Consigne
Recopiez mot pour mot toutes les lignes des enregistrements ci-dessous, sans reproduire les images.

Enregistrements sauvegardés
%%

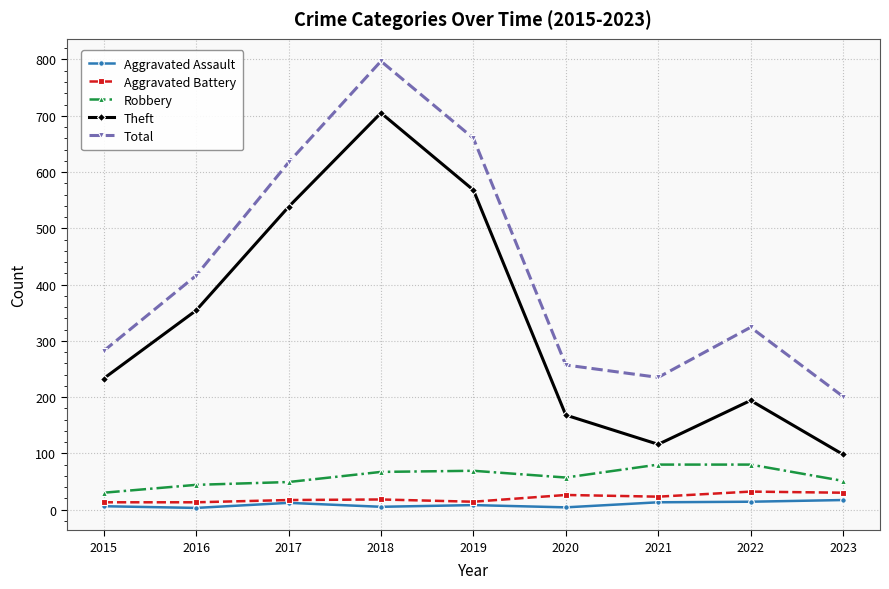

At how many categories does at least one series exceed 122?

9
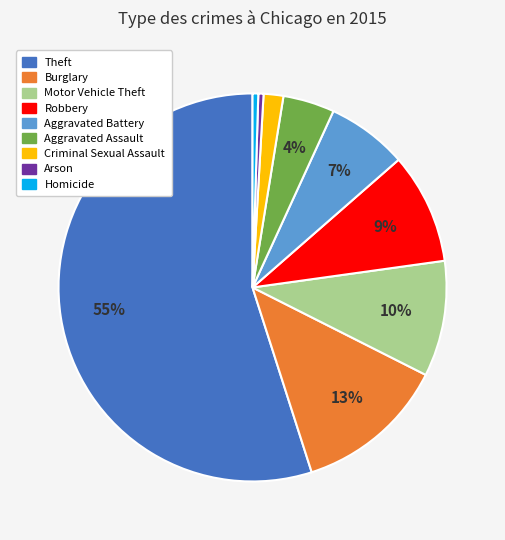

To the nearest percent, what portion does Aggravated Battery represent?

7%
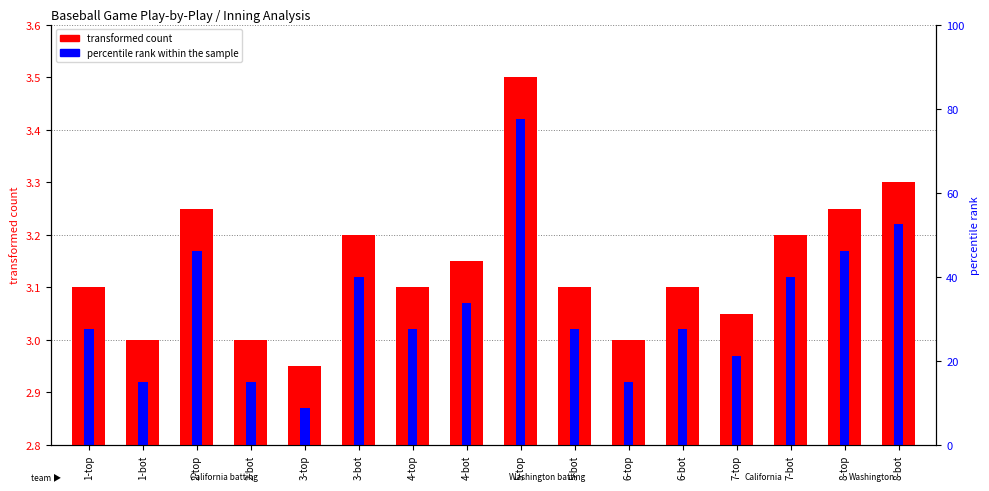

Which series changed the most between 2-top and 5-bot?

transformed count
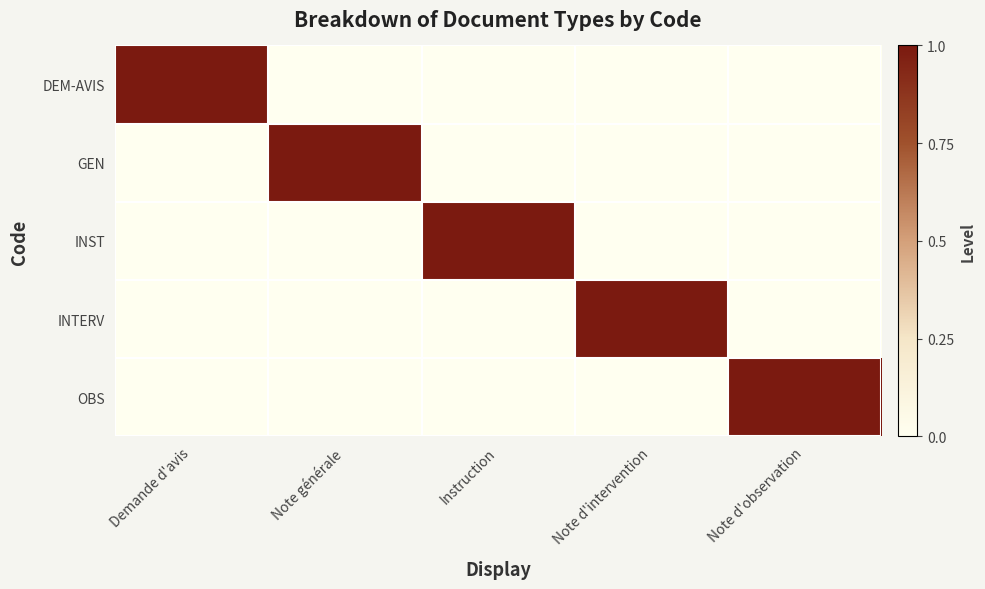

What is the spread (max minus min) of values at Note d'intervention?

1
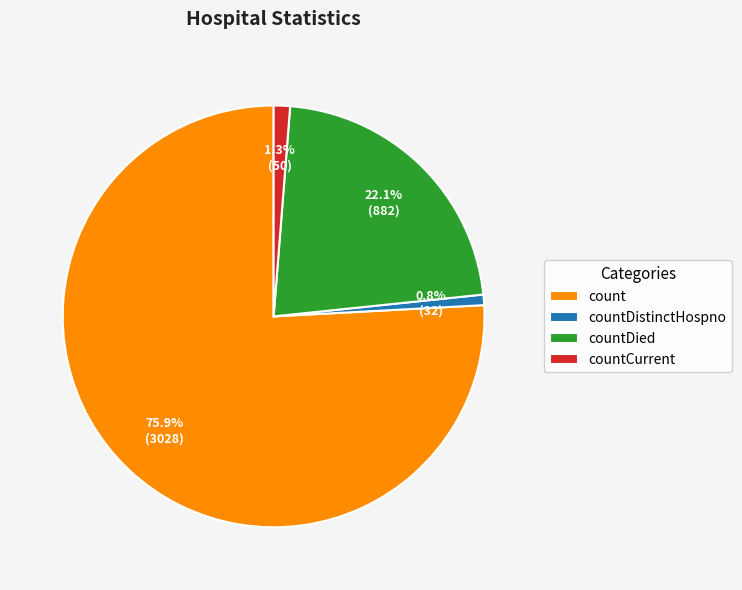

What percentage is NOT represented by countDied?

77.9%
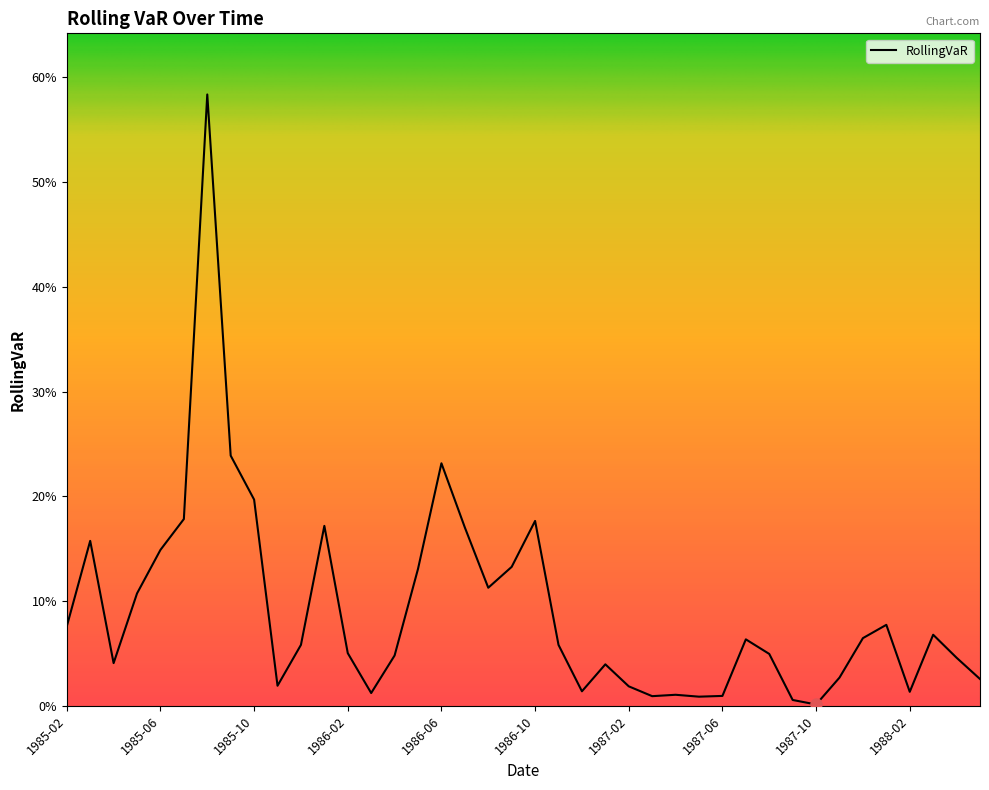

Does the chart have visible grid lines?

No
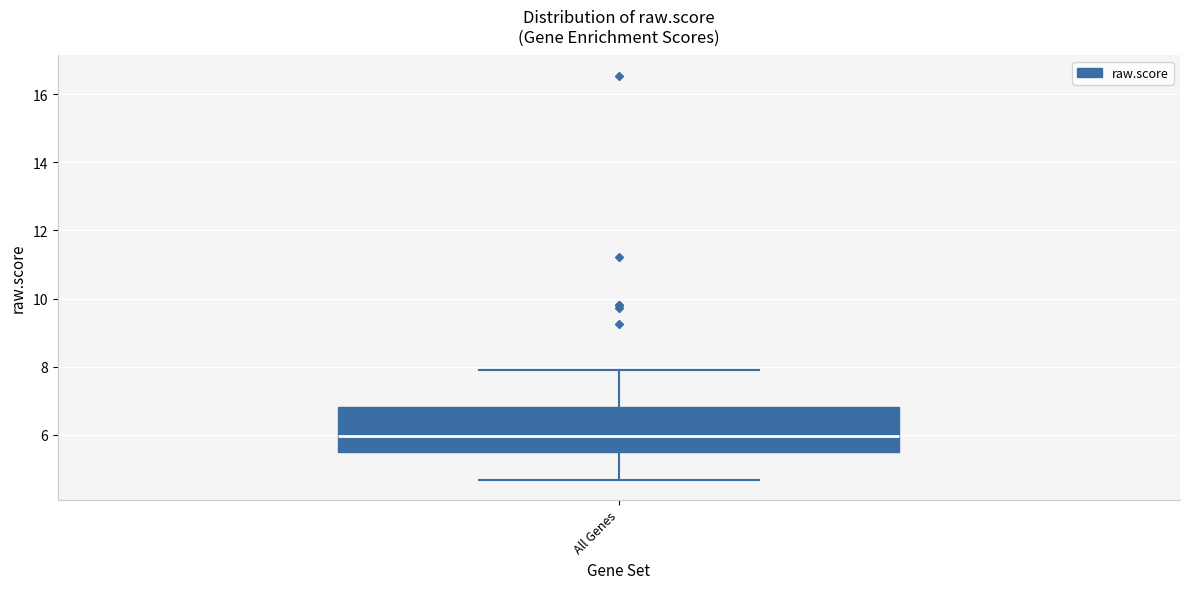

Read this box plot against the y-axis: the position of the median line, the range covered by the box, and the ends of both whiskers. The values are not printed on the chart, so give them approximately, as read against the axis.

median 6.0, box 5.6 to 6.8, whiskers 4.6 to 8.0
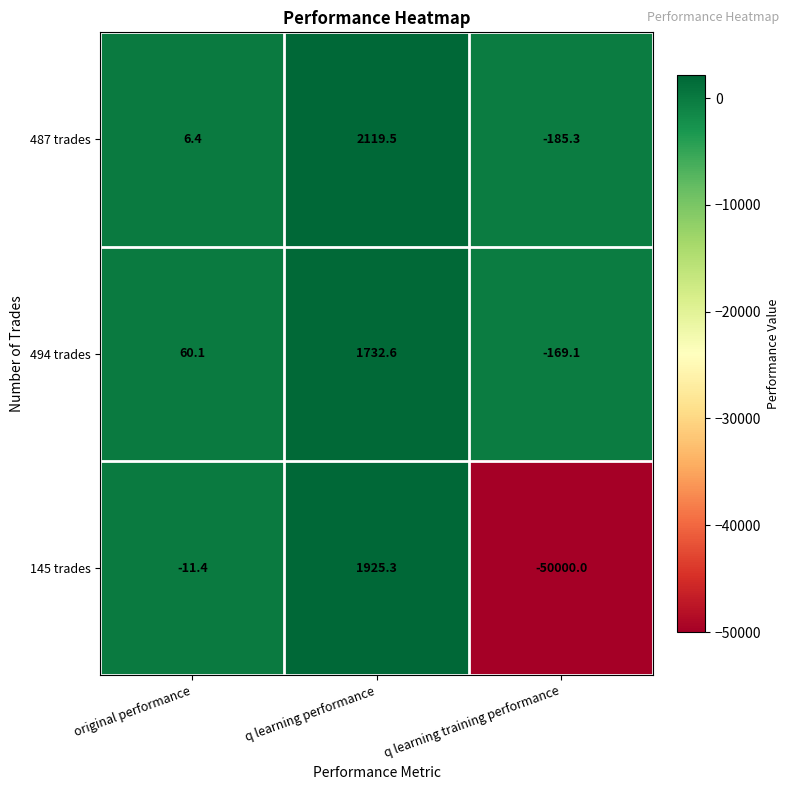

Which series has the widest spread of values?

145 trades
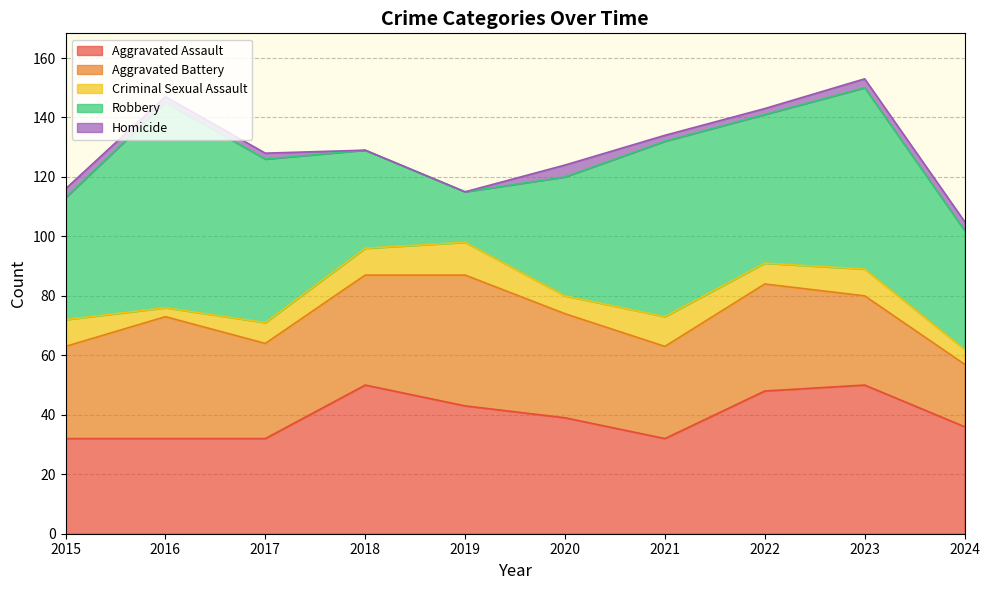

What is the average value of the Aggravated Assault series?

39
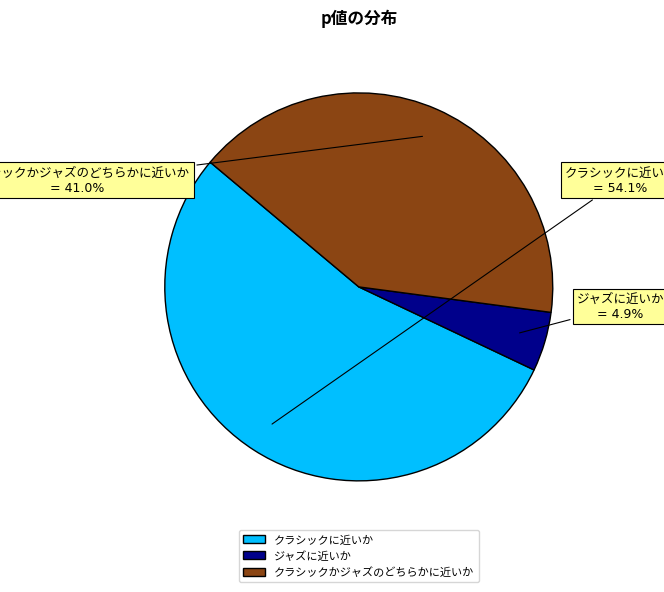

Does any single category account for the majority?

Yes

%%

Réponse
At how many categories does at least one series exceed 122?

9

To the nearest percent, what portion does Aggravated Battery represent?

7%

Which series changed the most between 2-top and 5-bot?

transformed count

What is the spread (max minus min) of values at Note d'intervention?

1

What percentage is NOT represented by countDied?

77.9%

Does the chart have visible grid lines?

No

Read this box plot against the y-axis: the position of the median line, the range covered by the box, and the ends of both whiskers. The values are not printed on the chart, so give them approximately, as read against the axis.

median 6.0, box 5.6 to 6.8, whiskers 4.6 to 8.0

Which series has the widest spread of values?

145 trades

What is the average value of the Aggravated Assault series?

39

Does any single category account for the majority?

Yes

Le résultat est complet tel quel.